Ed Seykota
Edward Arthur Seykota
🇺🇸United States
Wrote the first computerized trend-following system on punched cards in 1970 — and has spent every decade since refusing to be famous about it.
Seykota was born in 1946, graduated from MIT in 1969, and joined a major brokerage firm in 1970. There, he developed one of the first commercial computerized systems to assist trading futures — punched-card-driven trend-following models that ran on the firm's mainframes. He left after the firm's management refused to act on the system's signals, set up on his own, and proceeded to compound a single client account at returns that — by the figures cited in Jack Schwager's Market Wizards (1989) — turned a $5,000 starter account into $15 million over 16 years. Schwager named him in the original Market Wizards volume; the chapter is still cited as the canonical introduction to trend following as a discipline.
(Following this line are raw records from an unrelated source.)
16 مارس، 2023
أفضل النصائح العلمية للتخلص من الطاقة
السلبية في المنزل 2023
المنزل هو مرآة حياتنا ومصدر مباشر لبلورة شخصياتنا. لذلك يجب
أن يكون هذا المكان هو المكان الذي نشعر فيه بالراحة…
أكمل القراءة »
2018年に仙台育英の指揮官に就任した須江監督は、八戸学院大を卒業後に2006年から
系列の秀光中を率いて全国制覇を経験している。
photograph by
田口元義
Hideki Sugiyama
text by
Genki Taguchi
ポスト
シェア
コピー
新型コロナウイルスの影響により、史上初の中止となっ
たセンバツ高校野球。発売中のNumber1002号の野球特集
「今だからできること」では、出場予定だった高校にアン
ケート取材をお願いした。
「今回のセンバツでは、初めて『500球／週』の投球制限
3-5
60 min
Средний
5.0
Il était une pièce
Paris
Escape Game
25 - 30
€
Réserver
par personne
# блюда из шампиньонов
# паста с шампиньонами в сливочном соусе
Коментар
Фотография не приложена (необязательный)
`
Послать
Beyond the trading, Seykota built the Trading Tribe — a method and a community he started in 1992 for working on the emotional and psychological side of trading. The Trading Tribe Process (TTP) is the body of work he is most-publicly identified with today. His seykota.com FAQ archive — answered personally — runs for decades and is the closest thing to a long-form public interview series with him. He currently trades from a private office (most-cited as Texas, with earlier years in Lake Tahoe / Incline Village, Nevada) and trades only his own money and that of a few selected long-standing clients.
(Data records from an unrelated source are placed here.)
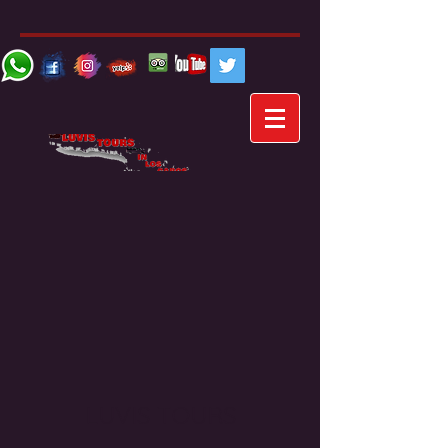
LUVIS TOURS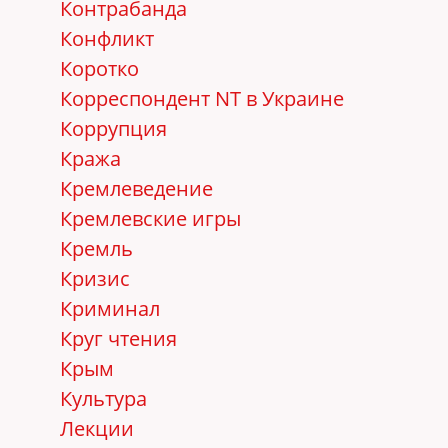
Контрабанда
Конфликт
Коротко
Корреспондент NT в Украине
Коррупция
Кража
Кремлеведение
Кремлевские игры
Кремль
Кризис
Криминал
Круг чтения
Крым
Культура
Лекции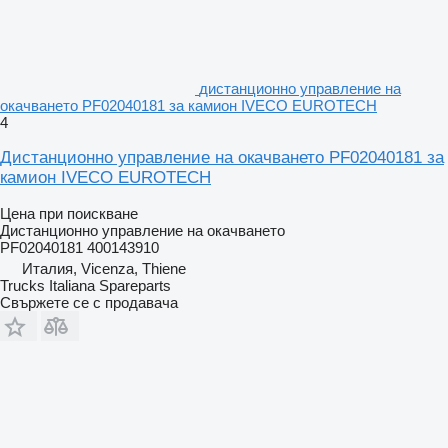
дистанционно управление на
окачването PF02040181 за камион IVECO EUROTECH
4
Дистанционно управление на окачването PF02040181 за
камион IVECO EUROTECH
Цена при поискване
Дистанционно управление на окачването
PF02040181 400143910
Италия, Vicenza, Thiene
Trucks Italiana Spareparts
Свържете се с продавача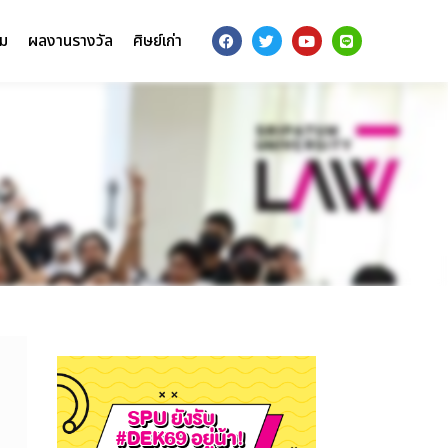
รม
ผลงานรางวัล
ศิษย์เก่า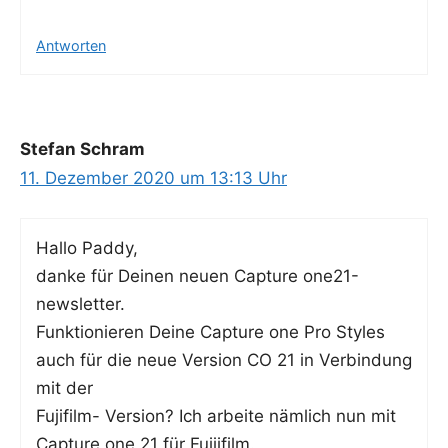
Antworten
Stefan Schram
11. Dezember 2020 um 13:13 Uhr
Hal­lo Paddy,
dan­ke für Dei­nen neu­en Cap­tu­re one21-
newsletter.
Funk­tio­nie­ren Dei­ne Cap­tu­re one Pro Styl­es
auch für die neue Ver­si­on CO 21 in Ver­bin­dung
mit der
Fuji­film- Ver­si­on? Ich arbei­te näm­lich nun mit
Cap­tu­re one 21 für Fuijifilm.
For trading-tournaments.com, Seykota is treated as a Hall-of-Fame profile rather than a contactable modern trader. He has consistently refused public-media interviews for decades; the public material is the FAQ, Schwager's chapter, and a small number of academic-style pieces. He has never entered a public trading championship and would almost certainly refuse one — which is itself a fact the directory should document.